SCULPT: Shape-Conditioned Unpaired Learning of Pose-dependent Clothed and Textured Human Meshes
Soubhik Sanyal, Partha Ghosh, Jinlong Yang, Michael J. Black, Justus Thies, Timo Bolkart
TL;DR
SCULPT addresses the challenge of generating realistic, clothed, textured 3D human meshes from unpaired data by decoupling geometry and appearance learning: geometry is learned from 3D scan data as pose-dependent UV-space displacements on the SMPL template, while texture is learned from large-scale 2D fashion images using a geometry-conditioned texture generator. The model comprises two StyleGAN3-based networks, G_geo for geometry and G_tex for texture, with clothing-type and color labels derived automatically via BLIP and CLIP to reduce pose-clothing entanglement, and G_tex further conditioned on intermediate features from G_geo to enforce geometry–texture coherence. Training proceeds in two stages with a dual-discriminator setup and differentiable rendering, producing explicit meshes and texture maps that are articulation-ready and suitable for standard graphics pipelines. Compared to state-of-the-art 3D clothed-human methods, SCULPT offers improved geometry quality, richer texture details, and explicit semantic controls over clothing type and color, enabling flexible, render-ready 3D human generation for games, films, and synthetic data creation.
Abstract
We present SCULPT, a novel 3D generative model for clothed and textured 3D meshes of humans. Specifically, we devise a deep neural network that learns to represent the geometry and appearance distribution of clothed human bodies. Training such a model is challenging, as datasets of textured 3D meshes for humans are limited in size and accessibility. Our key observation is that there exist medium-sized 3D scan datasets like CAPE, as well as large-scale 2D image datasets of clothed humans and multiple appearances can be mapped to a single geometry. To effectively learn from the two data modalities, we propose an unpaired learning procedure for pose-dependent clothed and textured human meshes.
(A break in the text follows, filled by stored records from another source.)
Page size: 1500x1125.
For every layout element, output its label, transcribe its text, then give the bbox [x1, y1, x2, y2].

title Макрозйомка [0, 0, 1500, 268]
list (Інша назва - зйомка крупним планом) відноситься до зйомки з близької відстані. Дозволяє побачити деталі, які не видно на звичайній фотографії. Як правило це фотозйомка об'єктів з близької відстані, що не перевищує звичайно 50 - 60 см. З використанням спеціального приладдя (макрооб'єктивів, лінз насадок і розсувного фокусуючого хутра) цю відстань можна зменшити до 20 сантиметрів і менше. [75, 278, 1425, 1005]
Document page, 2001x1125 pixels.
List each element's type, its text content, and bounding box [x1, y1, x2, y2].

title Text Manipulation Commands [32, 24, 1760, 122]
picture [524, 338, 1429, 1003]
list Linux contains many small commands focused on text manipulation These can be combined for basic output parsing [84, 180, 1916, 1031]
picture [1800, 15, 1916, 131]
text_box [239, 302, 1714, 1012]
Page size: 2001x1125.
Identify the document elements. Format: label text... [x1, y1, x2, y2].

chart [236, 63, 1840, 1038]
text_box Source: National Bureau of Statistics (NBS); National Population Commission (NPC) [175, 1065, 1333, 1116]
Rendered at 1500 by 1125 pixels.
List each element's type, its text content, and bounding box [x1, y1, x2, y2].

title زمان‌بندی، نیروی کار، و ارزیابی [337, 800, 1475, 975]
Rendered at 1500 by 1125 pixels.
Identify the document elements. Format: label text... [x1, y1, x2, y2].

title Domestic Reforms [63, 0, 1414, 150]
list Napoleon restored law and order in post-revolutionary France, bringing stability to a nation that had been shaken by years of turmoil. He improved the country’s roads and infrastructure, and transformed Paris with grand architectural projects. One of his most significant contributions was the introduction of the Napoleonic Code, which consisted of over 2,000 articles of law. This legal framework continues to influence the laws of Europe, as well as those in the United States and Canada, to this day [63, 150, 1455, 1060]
Specifically, we learn a pose-dependent geometry space from 3D scan data. We represent this as per vertex displacements w.r.t. the SMPL model. Next, we train a geometry conditioned texture generator in an unsupervised way using the 2D image data. We use intermediate activations of the learned geometry model to condition our texture generator. To alleviate entanglement between pose and clothing type, and pose and clothing appearance, we condition both the texture and geometry generators with attribute labels such as clothing types for the geometry, and clothing colors for the texture generator. We automatically generated these conditioning labels for the 2D images based on the visual question answering model BLIP and CLIP. We validate our method on the SCULPT dataset, and compare to state-of-the-art 3D generative models for clothed human bodies. Our code and data can be found at https://sculpt.is.tue.mpg.de.